TNS must envy Nomads’ 25% win rate. The Saints have represented Wales in Europe 21 times, more than any other club. As Llansantffraid, still based in Wales, the club first qualified for Europe by winning the Welsh Cup in 1996 and they have now qualified for 20 years running. Results have slowly improved in the last few seasons but Mike Harris and manager Scott Ruscoe don’t need me to tell them that it’s about time TNS really boosted the Welsh coefficient and improved on the paltry 17.7% win rate in a record that stands at: P62, W11, D9, L42, Goals F53-A134. As runners-up TNS will have another crack at Europe in the Europa League in August, along with 3rd and 4th placed Bala Town and Barry Town United. Barry qualify for Europe because the automatic qualification of the Welsh Cup winners had to be dropped on this occasion after the 2019/20 competition (the 132nd) was postponed having reached the semi-final stage (Caernarfon Town v Cardiff Met, Prestatyn Town v TNS). The FAW aim to complete the world’s 3rd-oldest football competition at a later date to be announced – too late for entry to UEFA competitions.

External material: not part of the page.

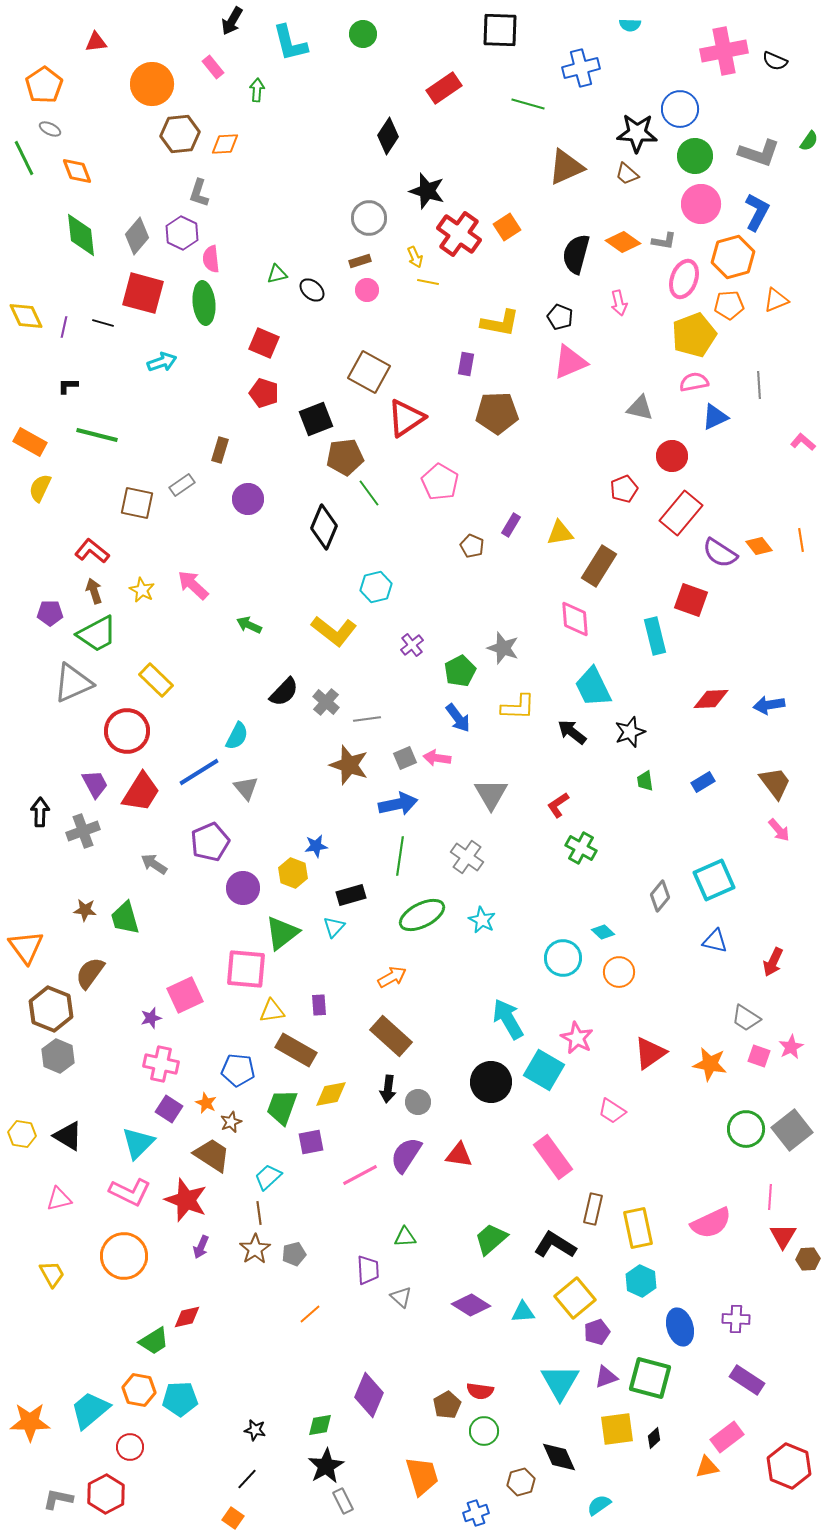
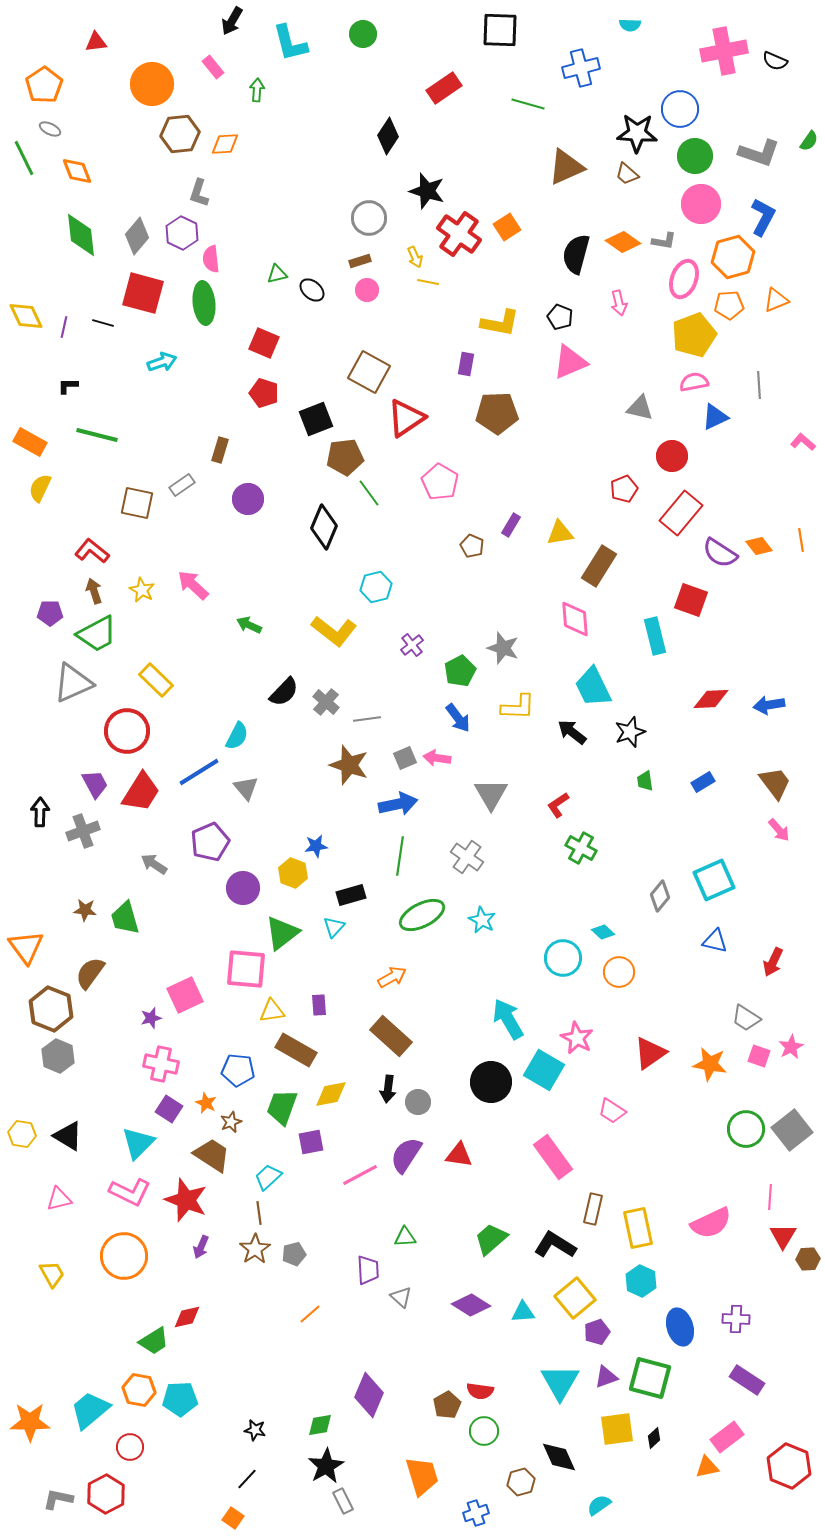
blue L-shape at (757, 212): moved 6 px right, 5 px down
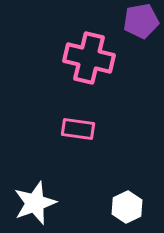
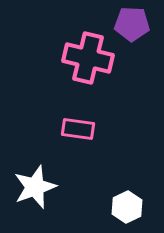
purple pentagon: moved 9 px left, 3 px down; rotated 12 degrees clockwise
pink cross: moved 1 px left
white star: moved 16 px up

It will all come out in the wash, as my mother used to say, but for now my heartfelt message is…Congratulations Connah’s Quay! Llongyfarchiadau Cei Connah! Do Wales proud boys!

*NOTE
Connah’s Quay Nomads, founded 1946, are not the first club from the Flintshire town to win the Welsh Cup. Short-lived Connah’s Quay & Shotton, founded 1920, won the trophy in 1929 before going bust. The original Connah’s Quay club, founded by ironworkers from Lancashire in 1893, also made a mark in the competition, getting to the final in 1908 and 1911 before disbanding in 1913.